The arguments of a critic like David Punter, in his important The Literature of Terror: A History of Gothic Fictions from 1765 to the Present Day ( 1980), base themselves on an astute (though inevitably hindsighted) claim that what we may call the Gothic exudes, manifests, grounds, displaces, and even glories in a range of cultural anxieties (and angers) characteristic of the closing years of the eighteenth century.

traditional gothic literature definition

But although critics and readers readily identify these romances as Gothics, it cannot be argued that this mass of tales necessarily revealed their authors' conscious understanding of what might be joining them together, even though it is clear in retrospect that deep affinities linked these myriad tales.Īs with most genres, several things can be said: (1) no one tale will fit perfectly any structural definition (such as Gothic SF) (2) genres (like the Gothic, or its even more artefactual offspring Gothic SF) are normally defined most clearly in retrospect (3) almost every story written makes some use of what, in this encyclopedia, is described as an Equipoisal manipulation of more than one genre at the same time, though "equipoise" is normally used here to describe works of the past several decades where that mixing of genres seems to be a conscious strategy (4) any heuristic use of generic definitions, though necessary to any understanding of Fantastika in general, should be embarked upon with a due respect for the profoundly slippery relationship of any tale to any theory. Gothic novels in imitation of Walpole's ghostly tale became quite common as the century drew to a close, a flood of titles that did not begin to taper off until 1820 or later indeed their popularity was closely allied to the growth of Romantic literature generally. Although the Middle Ages had for much of the eighteenth century been thought of as barbaric, a nostalgia had now developed for the romantic splendours of an idealized Middle Ages that never existed. As in architecture, the word originally referred to a medieval style.

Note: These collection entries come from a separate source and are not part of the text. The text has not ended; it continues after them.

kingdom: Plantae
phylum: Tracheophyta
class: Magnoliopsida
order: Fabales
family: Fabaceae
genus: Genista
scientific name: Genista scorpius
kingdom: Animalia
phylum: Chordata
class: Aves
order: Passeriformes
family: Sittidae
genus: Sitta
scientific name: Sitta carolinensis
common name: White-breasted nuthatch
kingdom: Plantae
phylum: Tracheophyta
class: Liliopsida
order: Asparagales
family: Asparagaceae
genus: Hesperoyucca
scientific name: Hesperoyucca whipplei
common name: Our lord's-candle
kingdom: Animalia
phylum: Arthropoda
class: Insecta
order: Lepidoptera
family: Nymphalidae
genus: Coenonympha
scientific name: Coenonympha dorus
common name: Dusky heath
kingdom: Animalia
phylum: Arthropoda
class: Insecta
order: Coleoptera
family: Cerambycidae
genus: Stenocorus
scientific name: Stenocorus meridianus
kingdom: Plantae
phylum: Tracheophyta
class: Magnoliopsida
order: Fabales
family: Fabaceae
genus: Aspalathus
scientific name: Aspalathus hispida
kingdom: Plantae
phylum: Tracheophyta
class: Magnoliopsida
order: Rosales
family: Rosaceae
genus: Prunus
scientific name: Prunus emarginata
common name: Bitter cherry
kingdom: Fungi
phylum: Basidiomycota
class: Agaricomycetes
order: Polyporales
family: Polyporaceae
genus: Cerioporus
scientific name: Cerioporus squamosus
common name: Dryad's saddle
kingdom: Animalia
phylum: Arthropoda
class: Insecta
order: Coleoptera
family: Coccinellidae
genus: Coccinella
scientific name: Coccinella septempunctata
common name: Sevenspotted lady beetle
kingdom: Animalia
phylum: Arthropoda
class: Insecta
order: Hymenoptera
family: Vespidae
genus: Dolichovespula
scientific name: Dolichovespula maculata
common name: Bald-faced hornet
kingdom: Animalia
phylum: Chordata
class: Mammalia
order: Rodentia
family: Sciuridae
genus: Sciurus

traditional gothic literature definition

The term "Gothic" entered the English language as a descriptive term for a particular kind of story with the publication of The Castle of Otranto: A Gothic Story ( 1764) by Horace Walpole (1717-1797).

traditional gothic literature definition

In current usage a "Gothic" is a romantic novel with a strong element of the mysterious or the supernatural which usually features the persecution of a woman in an isolated locale but this restricted and specialized use of the word, and the marketing category associated with it, have little to do with most sf.